Data architecture Show Your Heart

Process deliverable diagram of the Show your Heart Edit model in draw.io

The data architecture is composed of four parts: • Datawharehouse • Data sources • Transformation process • Data delivery

Datawharehouse

The datawarehouse (DWH) database system will be PostgreSQL. PostgreSQL is one of the best opensource databases and has some plugins that can help us with the transformation and query processes.

Data sources

The way to access data from SYH application is with PostgreSQL Foreign Data Wrapper (FDW). This tool allows to access to different databases with linked servers simulating that all data sources are in the same database. This tool allows to access SYH database and other sources like CSV files at the same time.

Transformation process

The transformation processes is the responsible to transform the data in the source databases to the DWH schema. The applications used for the transformation process are: • DBT: library that transform data in new models with SQL queries. It has the simplicity and power of SQL queries and builds the data lineage documentation. It also has the capability of build and execute tests and control time executions of each transformation. • Airflow: is an application from the Apache stack that allows schedule different types of processes like bash o python. It has a powerful logging system and allows to do system alerts when some process fails. You can make dependencies between processes inside airflow. • Python: for extra transformations that can’t be done with DBT we use Python, usually with Pandas. This programs can be called with Airflow.

Data delivery

We have three ways to deliver data: • PDFs/Sheets • Web dashboards • API

PDFs/Sheets

For export data in PFD or sheet format we use JasperReports. JasperReports is one of the main applications for building powerful reports with charts and export them in different formats, like pdf, xlsx, etc. JasperRerports allows different data sources like relational databases or XML files. Jasperreports can be generated with command line in java. This command line can be integrated inside airflow. The reports generated in JasperReports can be sent via mail throw a SMTP server.

Web dashboards

For web dashboards we use Apache Superset. Apache Superset allows to make different types of charts and integrate them into a dashboard. It has the capability to make self service charts, send the reports via mail. And also allows to implement row level security, in order to each user only can view the rows in the data source of their entities.

API

The third way to deliver data is with API endpoints. We use the library FastAPI that allows to build endpoints with user security in a simple way. It provides a swagger for viewing the documentation of each endpoint and execute them.
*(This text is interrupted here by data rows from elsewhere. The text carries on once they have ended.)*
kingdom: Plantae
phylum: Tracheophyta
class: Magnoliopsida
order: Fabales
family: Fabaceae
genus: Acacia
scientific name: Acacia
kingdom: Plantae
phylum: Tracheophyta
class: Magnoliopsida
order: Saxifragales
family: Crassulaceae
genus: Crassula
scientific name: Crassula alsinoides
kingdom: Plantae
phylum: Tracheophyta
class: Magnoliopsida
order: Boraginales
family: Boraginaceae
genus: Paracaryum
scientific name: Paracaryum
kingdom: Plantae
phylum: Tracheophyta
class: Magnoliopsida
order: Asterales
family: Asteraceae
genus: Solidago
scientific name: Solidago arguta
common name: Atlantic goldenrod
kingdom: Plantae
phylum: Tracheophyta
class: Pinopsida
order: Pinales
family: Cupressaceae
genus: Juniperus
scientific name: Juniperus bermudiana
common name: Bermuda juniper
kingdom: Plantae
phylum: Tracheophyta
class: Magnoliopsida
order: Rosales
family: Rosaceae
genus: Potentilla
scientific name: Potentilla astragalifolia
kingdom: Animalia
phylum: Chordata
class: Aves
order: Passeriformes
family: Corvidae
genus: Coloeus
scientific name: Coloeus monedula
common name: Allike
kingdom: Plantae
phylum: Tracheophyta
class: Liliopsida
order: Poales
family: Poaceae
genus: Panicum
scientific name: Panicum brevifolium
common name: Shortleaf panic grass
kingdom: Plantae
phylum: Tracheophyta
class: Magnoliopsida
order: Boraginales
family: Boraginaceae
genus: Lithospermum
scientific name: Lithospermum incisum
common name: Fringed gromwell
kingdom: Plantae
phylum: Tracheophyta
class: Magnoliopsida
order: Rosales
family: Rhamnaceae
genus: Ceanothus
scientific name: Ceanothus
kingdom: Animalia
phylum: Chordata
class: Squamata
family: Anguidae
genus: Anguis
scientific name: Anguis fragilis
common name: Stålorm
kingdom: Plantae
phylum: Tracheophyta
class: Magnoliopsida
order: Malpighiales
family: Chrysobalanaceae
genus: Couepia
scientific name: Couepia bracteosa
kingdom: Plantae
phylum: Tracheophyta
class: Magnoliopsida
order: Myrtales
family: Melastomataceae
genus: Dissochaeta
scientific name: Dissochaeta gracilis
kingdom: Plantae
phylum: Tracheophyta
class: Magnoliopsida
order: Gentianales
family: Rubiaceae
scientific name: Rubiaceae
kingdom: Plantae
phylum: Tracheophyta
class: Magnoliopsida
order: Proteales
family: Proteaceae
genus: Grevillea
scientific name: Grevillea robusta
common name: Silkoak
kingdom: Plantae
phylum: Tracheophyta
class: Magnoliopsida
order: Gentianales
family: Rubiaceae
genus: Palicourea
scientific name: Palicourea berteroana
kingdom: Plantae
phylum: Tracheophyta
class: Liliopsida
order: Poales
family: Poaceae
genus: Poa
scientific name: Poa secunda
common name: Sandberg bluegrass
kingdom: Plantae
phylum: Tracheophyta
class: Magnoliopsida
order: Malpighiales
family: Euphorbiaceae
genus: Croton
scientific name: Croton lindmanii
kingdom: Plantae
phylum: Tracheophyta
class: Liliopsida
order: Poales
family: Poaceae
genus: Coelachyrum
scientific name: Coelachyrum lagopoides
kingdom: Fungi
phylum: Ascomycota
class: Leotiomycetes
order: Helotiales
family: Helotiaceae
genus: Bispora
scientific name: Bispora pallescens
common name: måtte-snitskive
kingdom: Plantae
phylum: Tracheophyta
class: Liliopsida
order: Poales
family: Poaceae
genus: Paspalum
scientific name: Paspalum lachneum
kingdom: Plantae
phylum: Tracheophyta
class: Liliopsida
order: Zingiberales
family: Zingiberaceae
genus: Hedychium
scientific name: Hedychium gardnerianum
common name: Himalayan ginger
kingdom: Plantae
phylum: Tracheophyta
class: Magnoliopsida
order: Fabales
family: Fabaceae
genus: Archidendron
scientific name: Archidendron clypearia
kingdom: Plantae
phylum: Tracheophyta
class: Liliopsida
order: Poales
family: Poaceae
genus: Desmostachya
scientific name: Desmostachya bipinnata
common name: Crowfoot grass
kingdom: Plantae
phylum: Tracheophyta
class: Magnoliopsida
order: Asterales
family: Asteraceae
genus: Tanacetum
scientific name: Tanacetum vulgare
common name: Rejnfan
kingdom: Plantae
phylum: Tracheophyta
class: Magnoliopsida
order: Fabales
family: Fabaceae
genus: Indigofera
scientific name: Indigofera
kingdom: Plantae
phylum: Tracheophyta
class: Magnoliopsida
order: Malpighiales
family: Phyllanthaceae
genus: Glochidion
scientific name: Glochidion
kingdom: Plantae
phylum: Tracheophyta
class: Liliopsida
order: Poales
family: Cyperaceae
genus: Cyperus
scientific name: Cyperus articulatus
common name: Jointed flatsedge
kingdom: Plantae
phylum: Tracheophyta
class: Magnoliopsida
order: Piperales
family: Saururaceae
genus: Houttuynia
Other parts in the architecture

In this architecture we also have Prometheus monitoring endpoints in order to control the server availability, levels of CPU, memory, etc. We also have a data governance website with the datalineage generated with DBT and the subsequent lineage with Superset datasets-charts-dashboards.

Web analytics

There is the option to implement web analytics with Matomo. Matomo is one of the leaders in web analytics open source. Matomo is GDPR compilant and has all the user data anonymised.

Costs

The costs of this architecture without Matomo are 70€/month It includes: • Server with all components installed • Daily backups • Server monitoring The cost of Matomo cloud is 220€/year.